Après trois ans sans donner de nouvelles, Jacques débarque en peignoir dans la communauté d’Emmaüs dont sa sœur Monique est un des piliers. Le truc de Jacques c’est de monter un business, encore faut-il avoir une bonne idée. Et là, il croit l’avoir : rendre les pauvres beaux grâce à de la chirurgie esthétique super low-cost. Encore faut-il trouver des clients. Il tente de les recruter parmi les compagnons.

I feel good, c’est une histoire qui se déploie, et de temps en temps comme une série de sketchs façon Groland qui s’entremêlent. C’est le télescopage entre l’idéologie libérale incarnée et ridiculisée par Jacques à l’insu de son plein gré, et une communauté faite de partage, de bienveillance et de solidarités.  C’est la rencontre entre un Jean Dujardin vedette oscarisée au teint hâlé et une Yolande Moreau sans fards. C’est une image peu sophistiquée, assez brute, proche d’un reportage télé, un peu vilaine quand même. Il y avait peut-être autre chose à trouver pour raconter cette histoire.

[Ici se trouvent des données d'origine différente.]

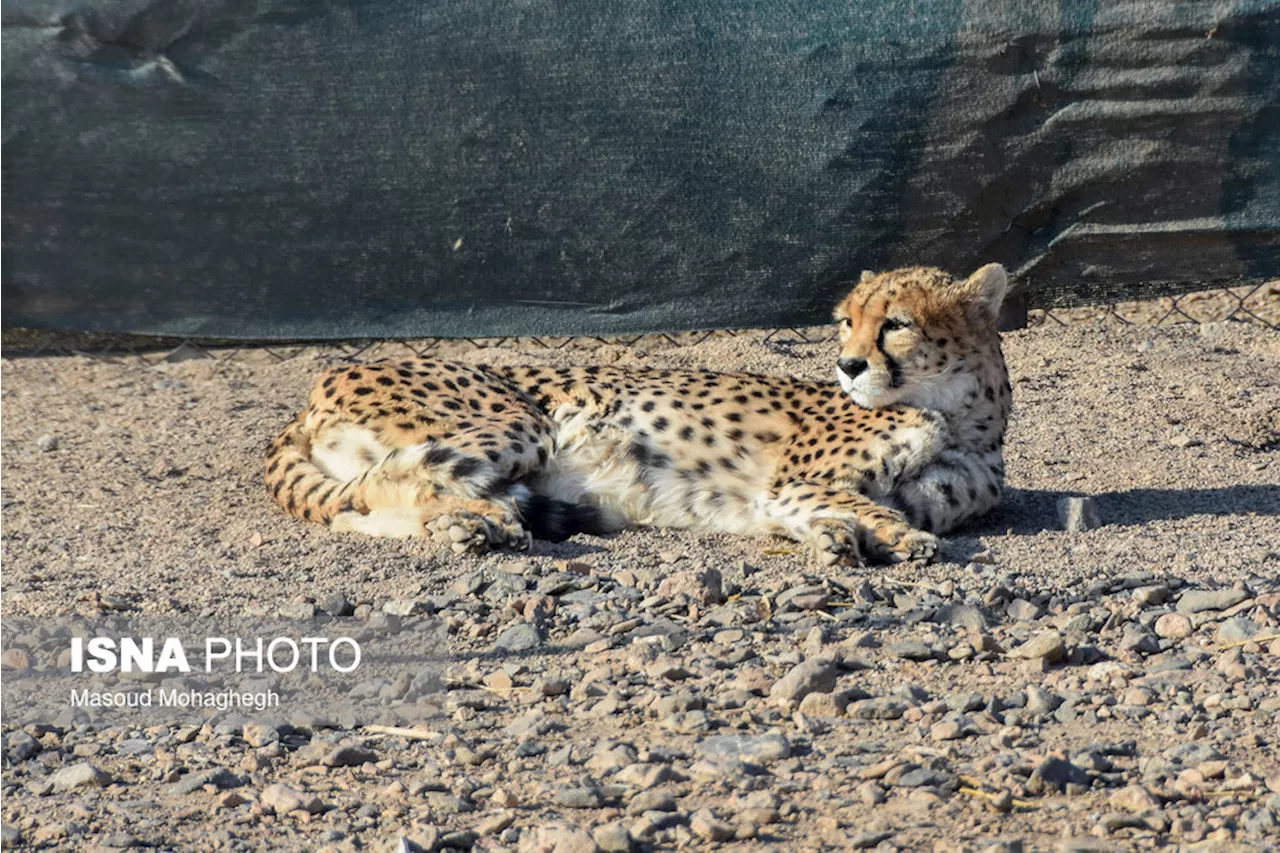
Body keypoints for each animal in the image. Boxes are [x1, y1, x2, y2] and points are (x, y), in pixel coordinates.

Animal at [264, 262, 1013, 560]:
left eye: (897, 325)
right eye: (845, 323)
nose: (848, 365)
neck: (960, 420)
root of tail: (320, 382)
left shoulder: (788, 498)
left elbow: (845, 513)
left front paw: (840, 540)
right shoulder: (791, 483)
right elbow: (867, 505)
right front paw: (890, 538)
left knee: (356, 508)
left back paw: (469, 524)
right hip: (521, 419)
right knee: (395, 479)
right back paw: (478, 521)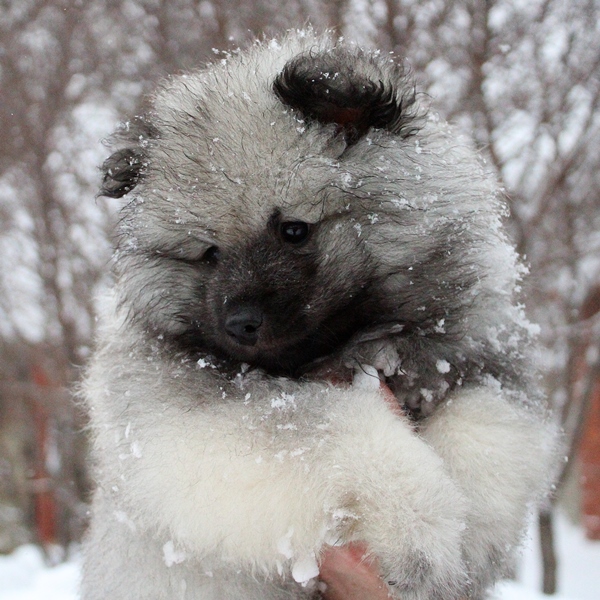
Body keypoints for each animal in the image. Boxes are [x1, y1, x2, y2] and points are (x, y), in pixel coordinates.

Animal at [79, 29, 556, 600]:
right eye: (209, 254)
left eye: (293, 230)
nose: (239, 323)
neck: (346, 345)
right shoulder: (180, 414)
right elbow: (339, 431)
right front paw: (422, 530)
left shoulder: (479, 359)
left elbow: (488, 430)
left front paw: (474, 539)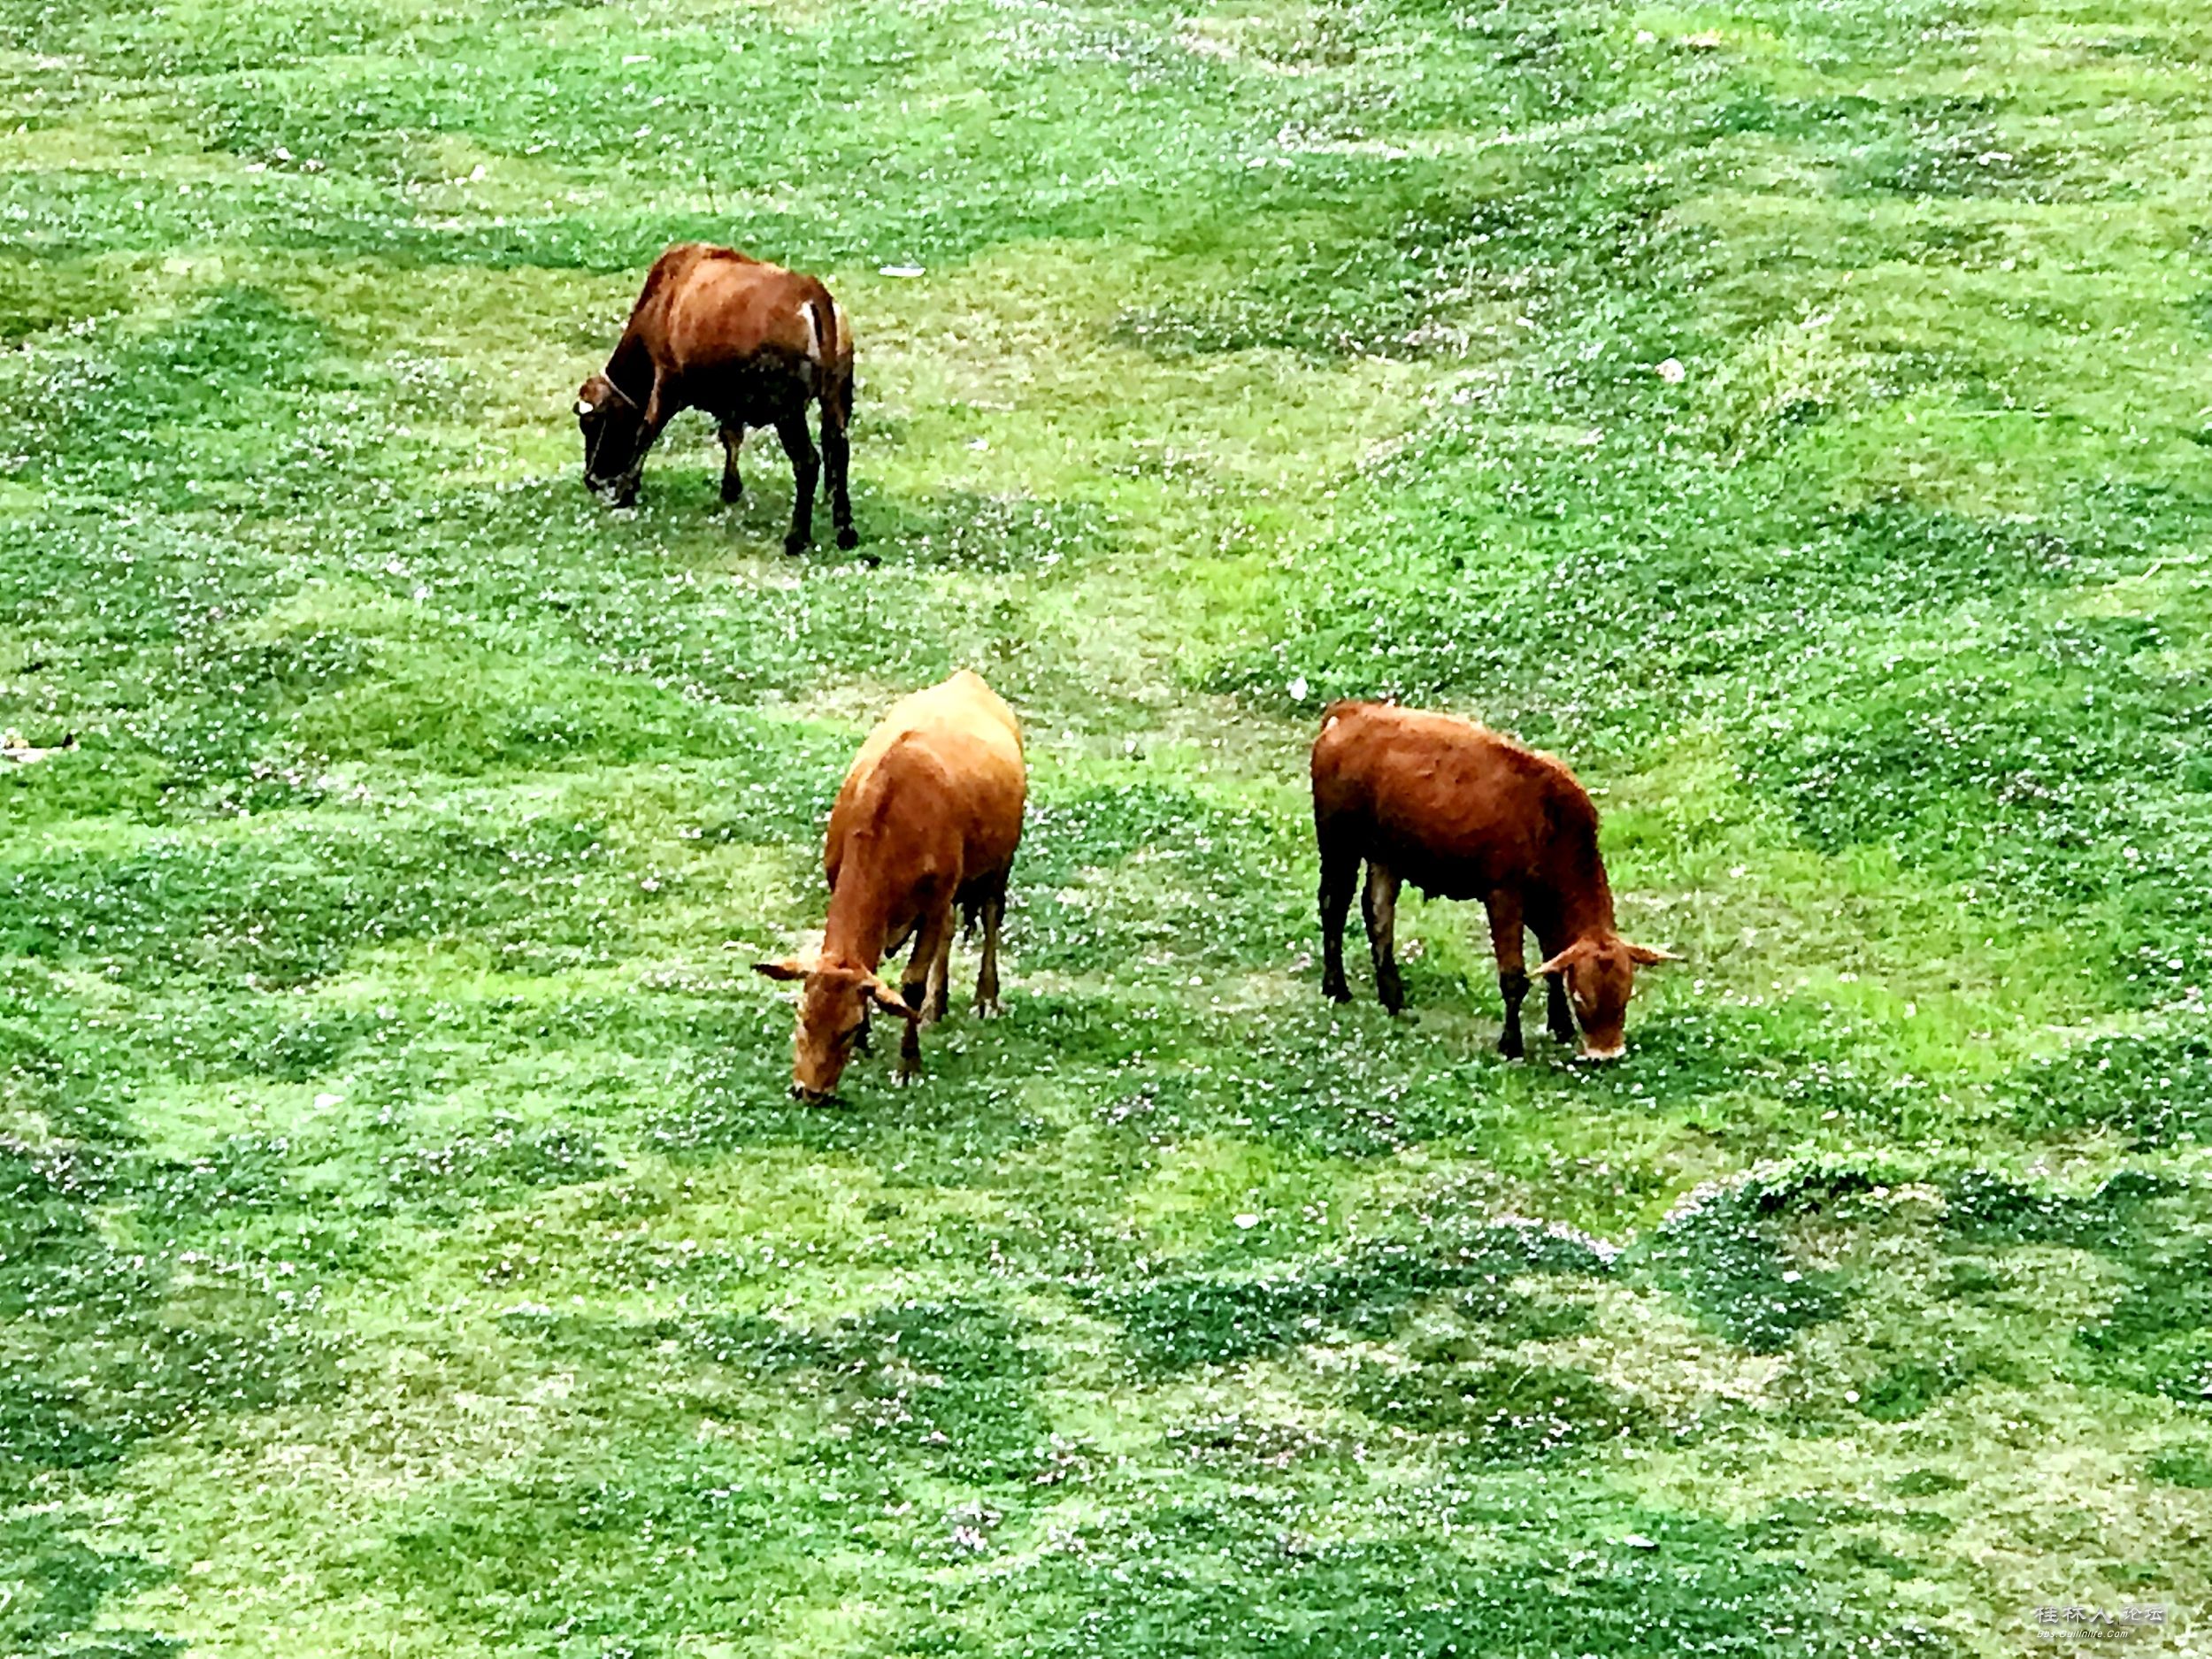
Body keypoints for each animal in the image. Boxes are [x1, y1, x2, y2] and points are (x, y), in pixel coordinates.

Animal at [576, 241, 857, 555]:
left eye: (590, 423)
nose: (591, 480)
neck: (662, 302)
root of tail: (812, 291)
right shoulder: (730, 402)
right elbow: (731, 436)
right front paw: (730, 488)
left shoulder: (667, 380)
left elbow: (647, 430)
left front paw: (626, 489)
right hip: (835, 398)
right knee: (839, 452)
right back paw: (845, 531)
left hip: (788, 410)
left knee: (807, 461)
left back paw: (796, 538)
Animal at [755, 670, 1026, 1100]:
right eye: (801, 1016)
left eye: (846, 1030)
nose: (809, 1092)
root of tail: (967, 678)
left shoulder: (933, 903)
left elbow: (910, 984)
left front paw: (907, 1063)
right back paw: (936, 1006)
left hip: (1000, 864)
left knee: (990, 915)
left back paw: (986, 998)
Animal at [1311, 700, 1677, 1062]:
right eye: (1582, 998)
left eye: (1625, 996)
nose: (1607, 1052)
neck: (1551, 820)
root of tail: (1351, 710)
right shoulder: (1503, 895)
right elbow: (1514, 976)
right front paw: (1511, 1043)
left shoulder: (1541, 905)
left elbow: (1552, 960)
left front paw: (1560, 1026)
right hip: (1338, 843)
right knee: (1334, 904)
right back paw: (1336, 987)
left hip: (1386, 855)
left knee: (1378, 912)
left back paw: (1393, 997)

En dépit de l’abattage de Dujardin qui ne se ménage pas (et qui est vraiment très bronzé on dirait Séguéla), de quelques trouvailles (la piscine du copain d’enfance, le bronzage de sa femme, le pédiatre, la fin, … ), et de toutes les bonnes volontés réunies, l’histoire finit par doucement patauger. On ne saura pas grand chose de toutes ces silhouettes Emmausiennes. On ne comprendra pas vraiment les motivations de Monique. Une certaine lassitude s’installe, en dépit d’une excursion en Bulgarie et en Roumanie qui relance un peu la machine sur le tard.

Bon, on peut aller voir par curiosité. Si on est un grand fan de Groland, on ne s’ennuiera sans doute pas. C’est pas mon cas.